The How to resize setting is the one that changes how the result looks. The page size is the same in all three cases; the difference is what happens to the content already on the page.

  • Fit with padding preserves the content and its aspect ratio, then pads the leftover space with whitespace. Nothing is distorted and nothing is cut. This is the safe default for almost every document: a slightly-too-wide scan becomes A4 by gaining a thin white margin, not by squashing the text.
  • Stretch to fit scales the content to fill the new page exactly. It uses every millimetre, but because width and height scale independently, it can distort the content — text and images get subtly (or not so subtly) stretched. Use only when the size change is tiny, or when slight distortion genuinely doesn't matter.
  • Crop to fit fills the page and trims whatever spills over the edges. No distortion, no padding, but you lose anything that falls outside the new boundary. Right when the page has wide empty margins you're happy to lose, wrong when content lives near the edge.

Rule of thumb: Fit with padding unless you have a specific reason. It's the only option that guarantees nothing is distorted and nothing is lost.

Only outliers vs. all pages

The Apply to setting decides the scope:

  • Only outliers leaves pages that already match the majority size untouched and resizes just the ones that differ. This is what you want most of the time: a 40-page document where 37 pages are correct and 3 came in wrong gets exactly 3 pages changed. The 37 good pages stay byte-for-byte as they were.
  • All pages forces every page to the target size, including pages already correct. Use this when you've chosen an explicit target (A4, Letter, Custom) and want a guarantee that every page is precisely that size, with no tolerance for the near-misses that "Only outliers" might leave alone.

For cleanup work, Only outliers is the lighter touch. For strict conformance ("every page must be exactly A4"), All pages with an explicit target is the certain one.

Common questions

Will resizing blur or degrade my content?

No. Resizing changes the page box and scales the existing content into it; it doesn't re-render text or re-compress images. Text stays vector-sharp. With Fit with padding, the content isn't even scaled disproportionately — it's just repositioned with added margin.

What's the difference between resizing and cropping?

Cropping trims the visible page boundary without touching the content's scale — it hides margins. Resizing changes the actual page dimensions and fits the content to them. Crop when you want to cut away margin; resize when you need pages to share one size.

My pages are different orientations (some portrait, some landscape).

Resizing normalizes dimensions, not orientation. A landscape page forced into a portrait target will fit-with-padding into the portrait box (leaving large top/bottom margins) rather than rotate. If the goal is to make a sideways page upright, rotate it first, then resize.

Can I resize a scanned PDF?

Yes — scanned PDFs are one of the most common reasons to resize, since scanners rarely produce perfectly identical page sizes. Resizing normalizes the dimensions. If you also need the text to be selectable, run OCR separately; resizing alone doesn't add a text layer.

Can I resize a password-protected PDF?

Not directly. Remove the password with Unlock PDF first (you'll need the original password), resize, then re-apply protection with Protect PDF if needed.

Does resizing change the file size?

Only marginally.
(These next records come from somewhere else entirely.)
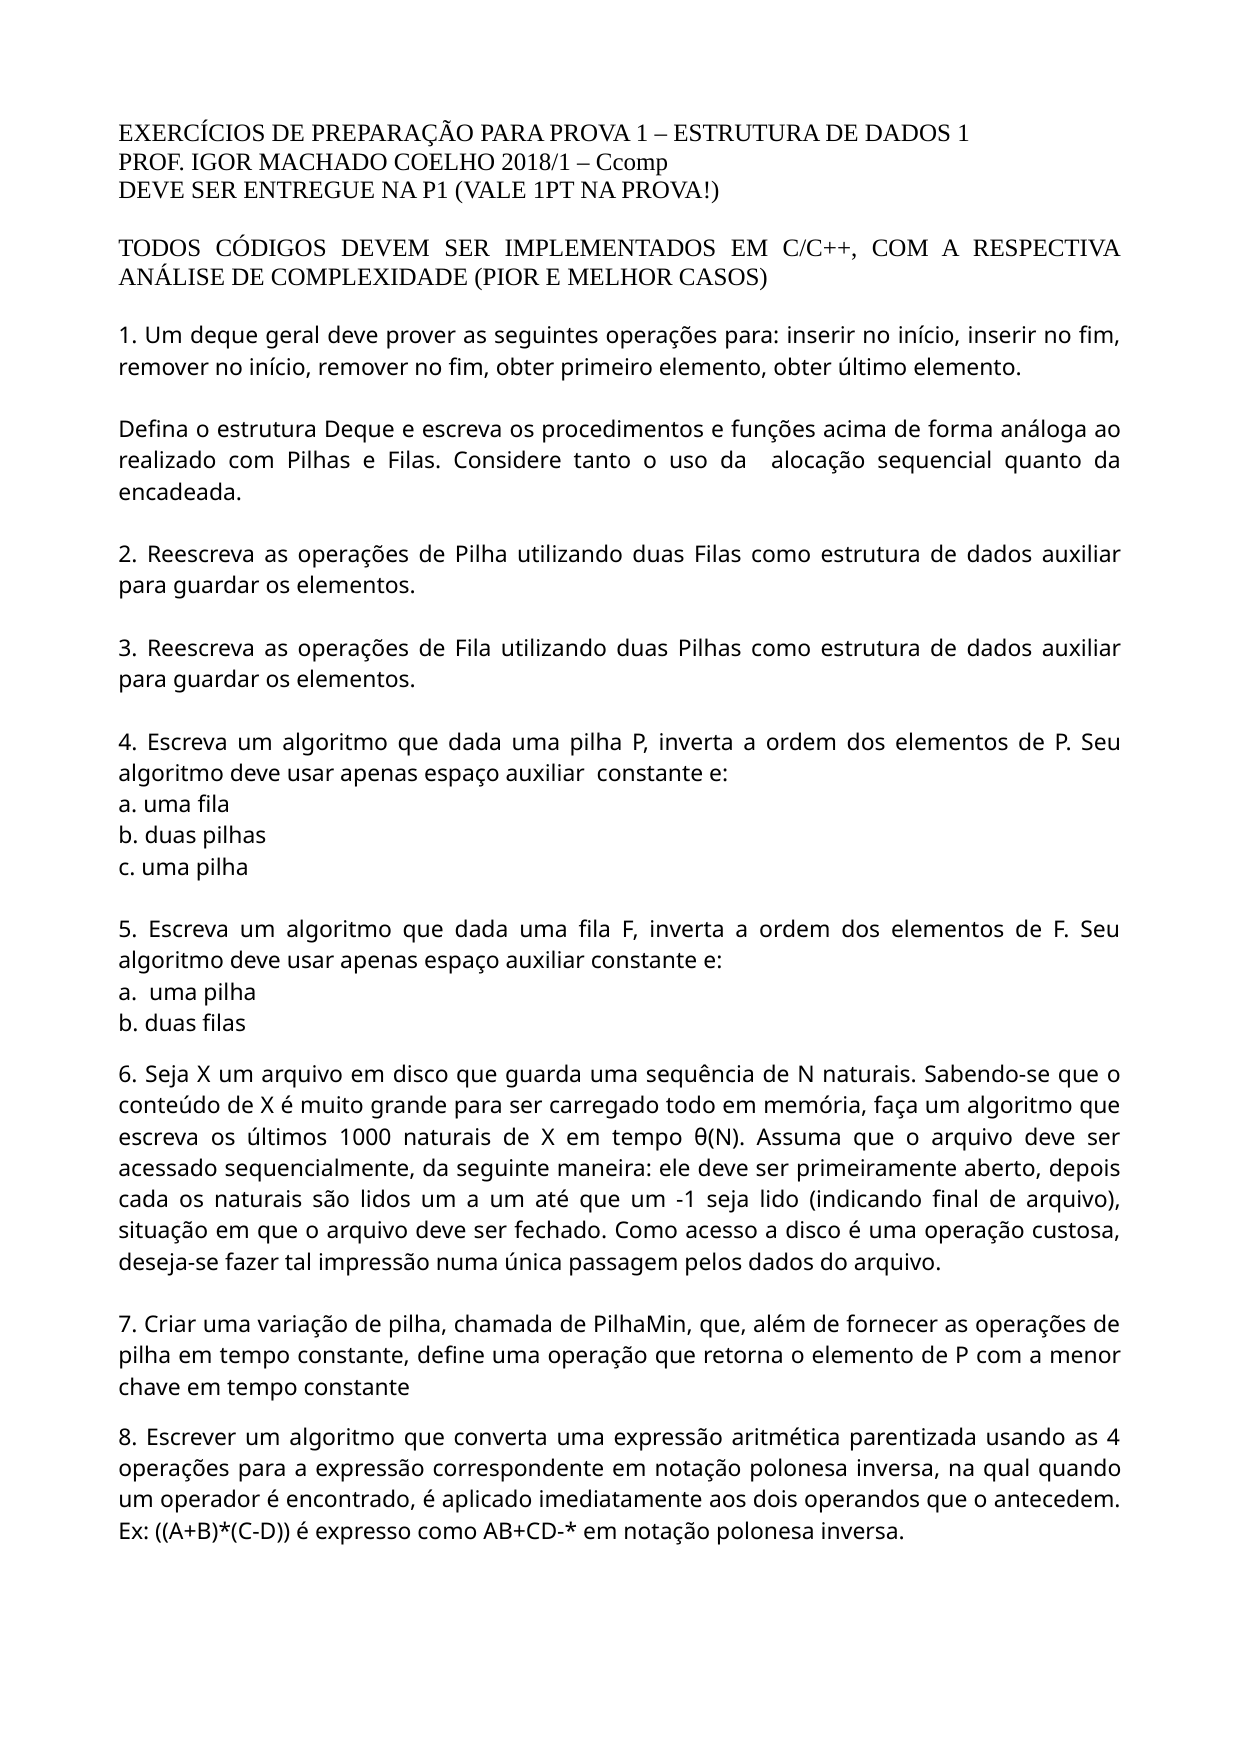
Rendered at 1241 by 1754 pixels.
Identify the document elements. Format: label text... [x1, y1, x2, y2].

text b. duas filas [118, 1007, 1122, 1038]
text 5. Escreva um algoritmo que dada uma fila F, inverta a ordem dos elementos de F. Seu algoritmo deve usar apenas espaço auxiliar constante e: [118, 913, 1122, 976]
text DEVE SER ENTREGUE NA P1 (VALE 1PT NA PROVA!) [118, 176, 1122, 204]
text 6. Seja X um arquivo em disco que guarda uma sequência de N naturais. Sabendo-se que o conteúdo de X é muito grande para ser carregado todo em memória, faça um algoritmo que escreva os últimos 1000 naturais de X em tempo θ(N). Assuma que o arquivo deve ser acessado sequencialmente, da seguinte maneira: ele deve ser primeiramente aberto, depois cada os naturais são lidos um a um até que um -1 seja lido (indicando final de arquivo), situação em que o arquivo deve ser fechado. Como acesso a disco é uma operação custosa, deseja-se fazer tal impressão numa única passagem pelos dados do arquivo. [118, 1058, 1122, 1277]
text 4. Escreva um algoritmo que dada uma pilha P, inverta a ordem dos elementos de P. Seu algoritmo deve usar apenas espaço auxiliar constante e: [118, 726, 1122, 788]
text 2. Reescreva as operações de Pilha utilizando duas Filas como estrutura de dados auxiliar para guardar os elementos. [118, 538, 1122, 601]
text Defina o estrutura Deque e escreva os procedimentos e funções acima de forma análoga ao realizado com Pilhas e Filas. Considere tanto o uso da alocação sequencial quanto da encadeada. [118, 413, 1122, 507]
text 7. Criar uma variação de pilha, chamada de PilhaMin, que, além de fornecer as operações de pilha em tempo constante, define uma operação que retorna o elemento de P com a menor chave em tempo constante [118, 1308, 1122, 1402]
text c. uma pilha [118, 851, 1122, 882]
text a. uma pilha [118, 976, 1122, 1007]
text b. duas pilhas [118, 819, 1122, 851]
text a. uma fila [118, 788, 1122, 819]
text PROF. IGOR MACHADO COELHO 2018/1 – Ccomp [118, 147, 1122, 176]
text 8. Escrever um algoritmo que converta uma expressão aritmética parentizada usando as 4 operações para a expressão correspondente em notação polonesa inversa, na qual quando um operador é encontrado, é aplicado imediatamente aos dois operandos que o antecedem. Ex: ((A+B)*(C-D)) é expresso como AB+CD-* em notação polonesa inversa. [118, 1421, 1122, 1546]
text 3. Reescreva as operações de Fila utilizando duas Pilhas como estrutura de dados auxiliar para guardar os elementos. [118, 632, 1122, 694]
text 1. Um deque geral deve prover as seguintes operações para: inserir no início, inserir no fim, remover no início, remover no fim, obter primeiro elemento, obter último elemento. [118, 319, 1122, 382]
text EXERCÍCIOS DE PREPARAÇÃO PARA PROVA 1 – ESTRUTURA DE DADOS 1 [118, 118, 1122, 147]
text TODOS CÓDIGOS DEVEM SER IMPLEMENTADOS EM C/C++, COM A RESPECTIVA ANÁLISE DE COMPLEXIDADE (PIOR E MELHOR CASOS) [118, 233, 1122, 291]
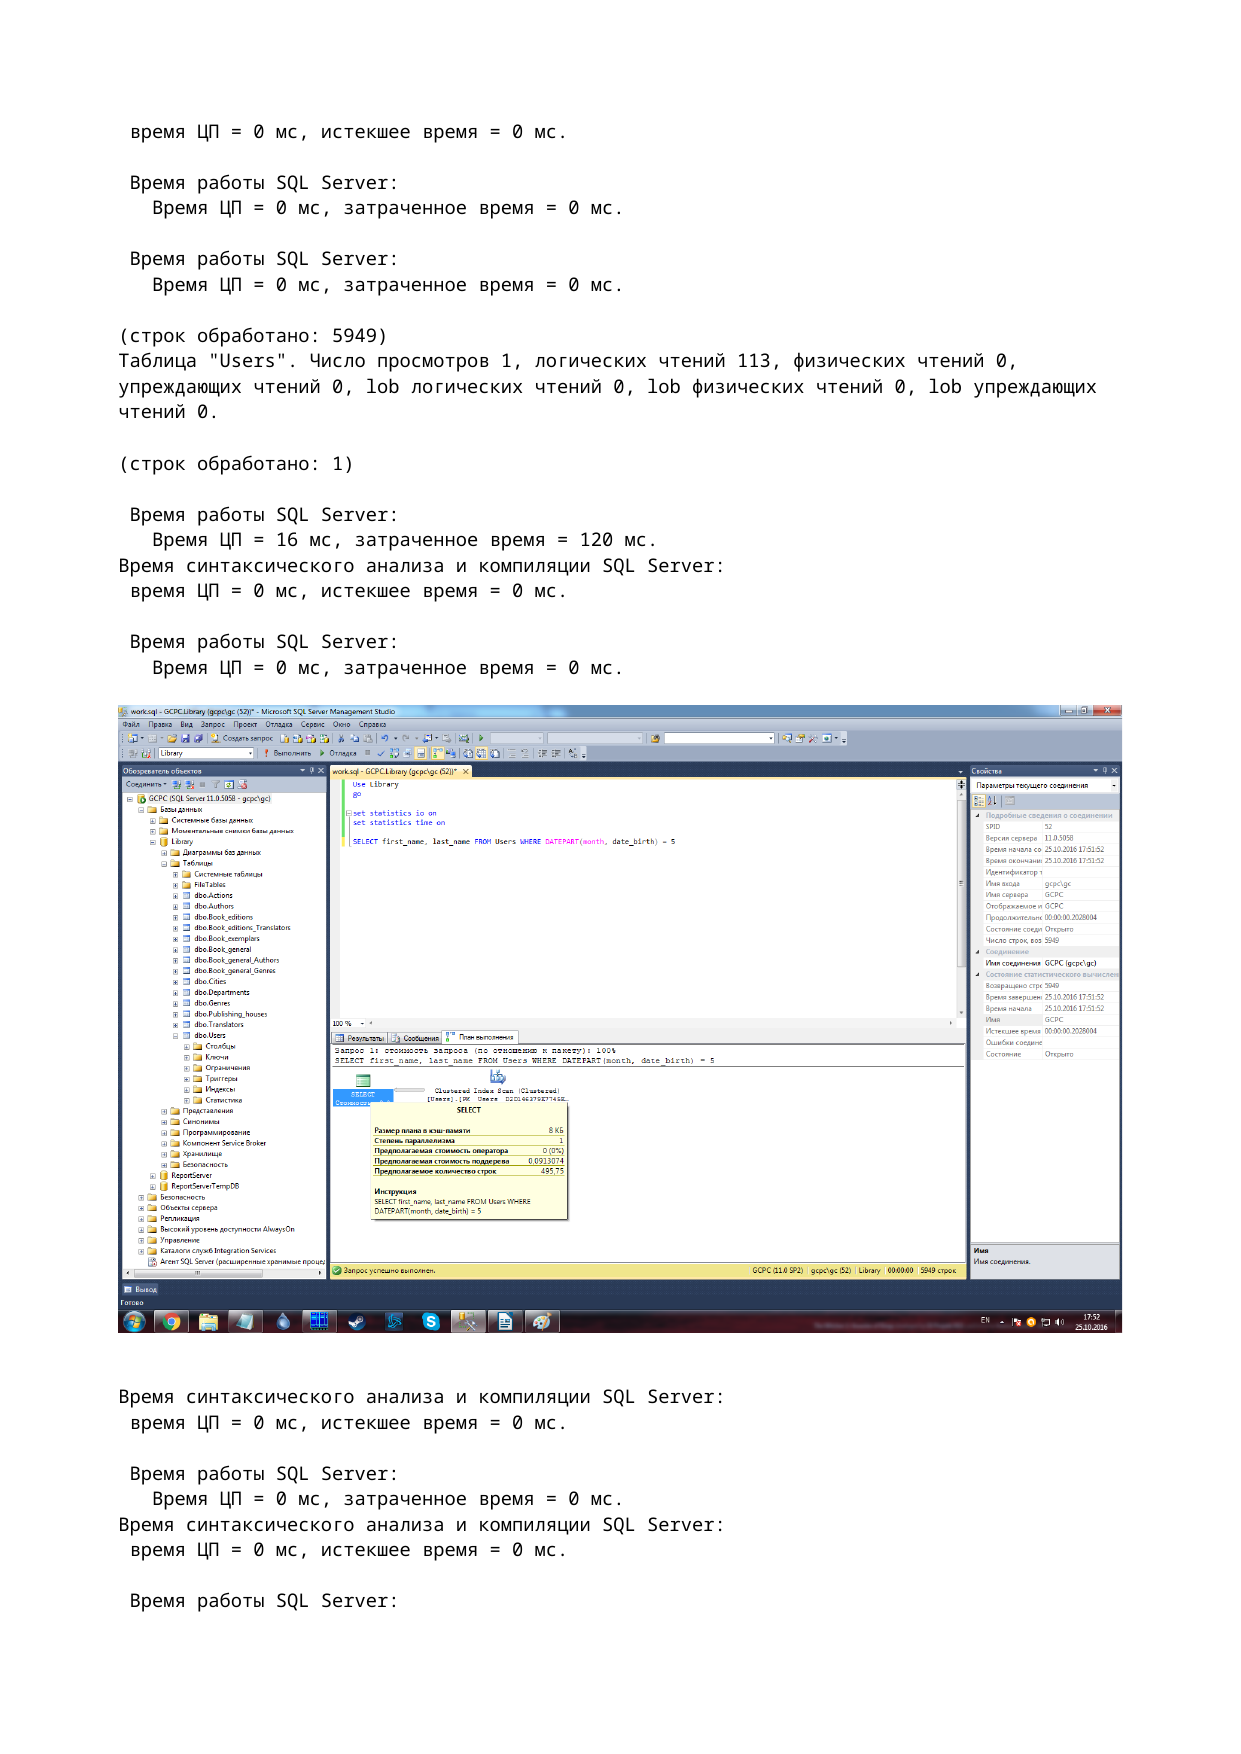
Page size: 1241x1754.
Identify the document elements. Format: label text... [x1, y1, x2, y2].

text время ЦП = 0 мс, истекшее время = 0 мс. [118, 1409, 1122, 1434]
text Время работы SQL Server: [118, 501, 1122, 526]
text Таблица "Users". Число просмотров 1, логических чтений 113, физических чтений 0, упреждающих чтений 0, lob логических чтений 0, lob физических чтений 0, lob упреждающих чтений 0. [118, 348, 1122, 424]
text (строк обработано: 1) [118, 450, 1122, 475]
text время ЦП = 0 мс, истекшее время = 0 мс. [118, 577, 1122, 603]
text Время ЦП = 0 мс, затраченное время = 0 мс. [118, 195, 1122, 220]
picture [118, 705, 1123, 1333]
text Время работы SQL Server: [118, 169, 1122, 195]
text Время ЦП = 0 мс, затраченное время = 0 мс. [118, 654, 1122, 679]
text Время ЦП = 16 мс, затраченное время = 120 мс. [118, 526, 1122, 552]
text Время синтаксического анализа и компиляции SQL Server: [118, 1383, 1122, 1409]
text Время работы SQL Server: [118, 628, 1122, 654]
text (строк обработано: 5949) [118, 322, 1122, 348]
text Время работы SQL Server: [118, 1588, 1122, 1613]
text Время ЦП = 0 мс, затраченное время = 0 мс. [118, 271, 1122, 297]
text Время синтаксического анализа и компиляции SQL Server: [118, 1511, 1122, 1537]
text время ЦП = 0 мс, истекшее время = 0 мс. [118, 118, 1122, 144]
text Время ЦП = 0 мс, затраченное время = 0 мс. [118, 1486, 1122, 1511]
text Время работы SQL Server: [118, 246, 1122, 271]
text время ЦП = 0 мс, истекшее время = 0 мс. [118, 1537, 1122, 1562]
text Время работы SQL Server: [118, 1460, 1122, 1486]
text Время синтаксического анализа и компиляции SQL Server: [118, 552, 1122, 577]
Padding adds a negligible amount; cropping can shave a little. If you need the file genuinely smaller, run it through Compress PDF afterwards.

Wrap-up

Resizing is the fix for a document whose pages don't agree on a size:

  • Target size: Auto to match the majority, or A4 / Letter / Legal / Custom to force a standard.
  • How to resize: Fit with padding for safety (no distortion, no loss), Stretch or Crop only for specific cases.
  • Apply to: Only outliers to touch just the odd pages, All pages for strict conformance.

For the background on why pages drift apart in the first place — and how page boxes actually work inside a PDF — see Why a PDF's Pages End Up Different Sizes.